Bring my your tired, mangled, inartful words, yearning to be free.
Adios!
I USED THAT WORD BECAUSE I AM A JOO WHO HATES (non-Portuguese) HISPANICS!
I look forward to my next step with great anticipation.
2) Came to believe that a Palin greater than ourselves could restore us to sanity.
Are YOU The Stig?
That "future" he's looking forward to?
Three words:
Home.
Shopping.
Network.
Or 4 words.
Bureau
Of
Worker's
Compensation
You've got to give Sanchez credit. It was like witnessing a kind of counterintuitive performance art to bask in his perfect storm of pedestrian and idiotic and exuberant pomposity. I've seen entire wings of airport terminals mesmerized by his exquisite drivel. I love this country.

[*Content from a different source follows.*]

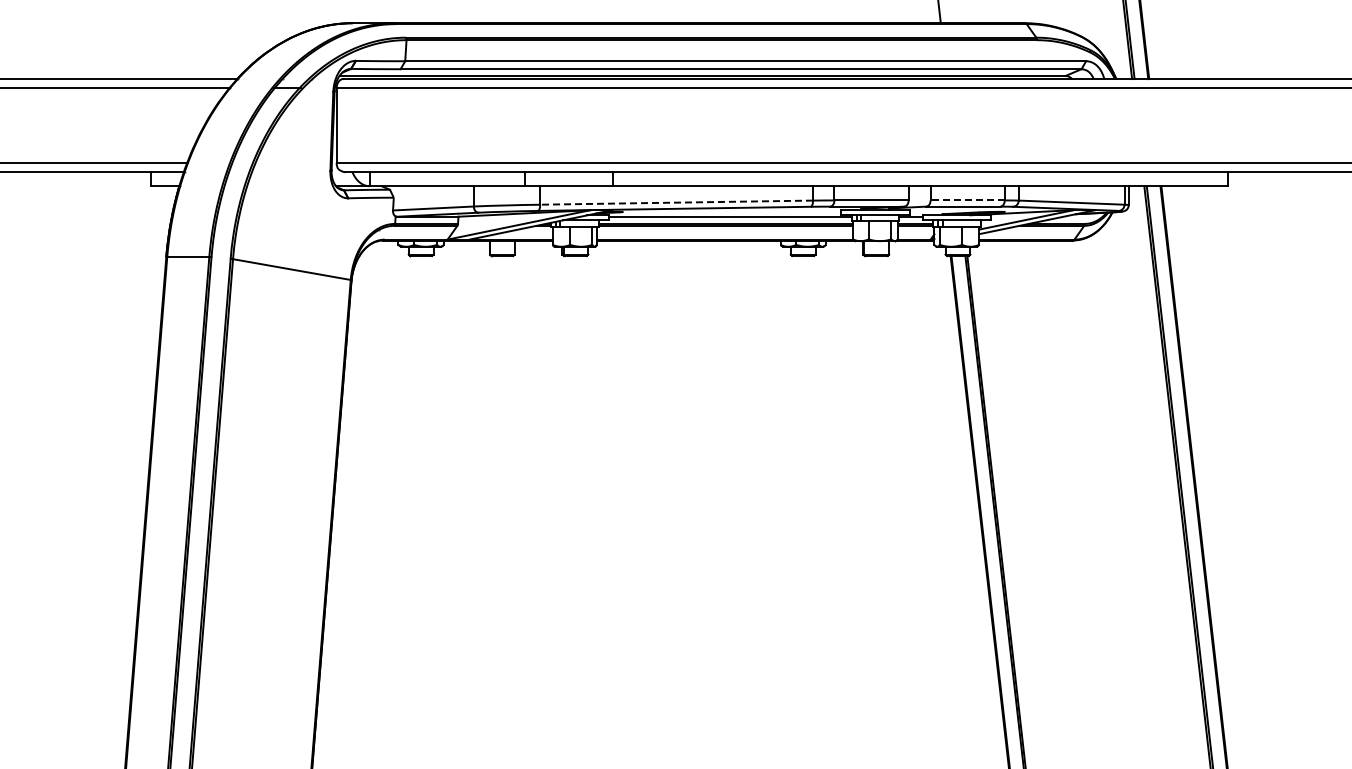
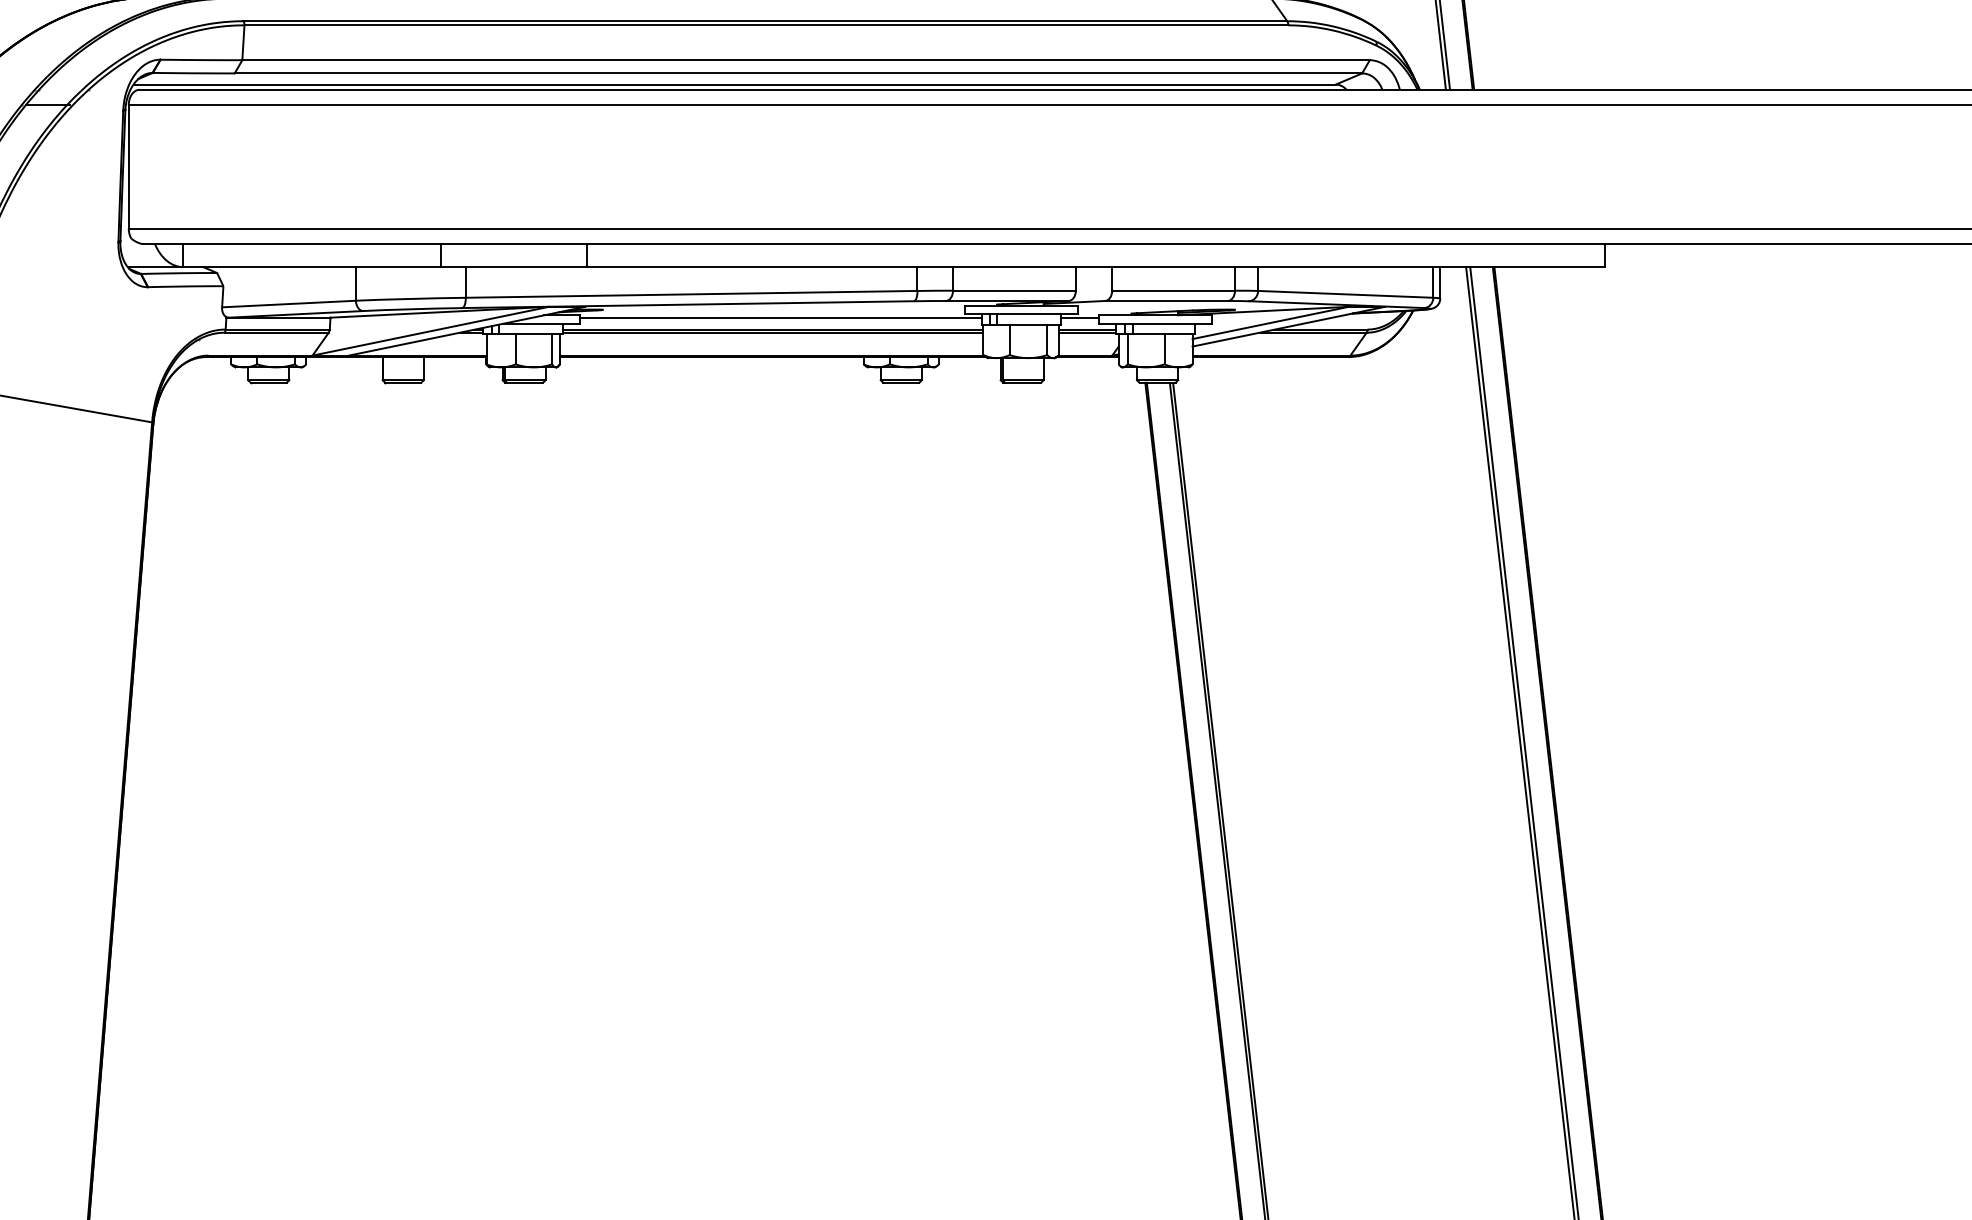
line: (967, 200) -> (1173, 290), dashed -> solid
line: (676, 202) -> (691, 294), dashed -> solid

Airport terminals come pre-mesmerized.
How long before he ends up on Faux News?
Rick's looking forward to having lots more time to polish the old menorah.
Jews do eat chicken livers. But not chicken shit.
American Jews make up only 2% of the population of America. Yet: 46% make over $100,000 per year, they make up 15% of the U.S. Senate, 13% of the U.S. House of Representatives, 67% of members of the Board of the Federal reserve, 33% of the U.S. Supreme Court. Media: Just taking CNN only, 55% of corporate officers for TBS, which owns CNN, are Jewish. On air, Larry King, John King, Howard Kurtz, Eliot Slpitzer, Jeffrey Toobin, Paula Zahn, etc.. Rick Sanchez has nothing to apologize for.
Little Ricky was an anchor baby.
So was Michelle Malkin, but she works for FoxJEWS, and not Cable JEWS Network, so we don't mention the fact that her parents were here from the Philippines on a student visa when she was born, or ask for her birth certificate, or anything like that.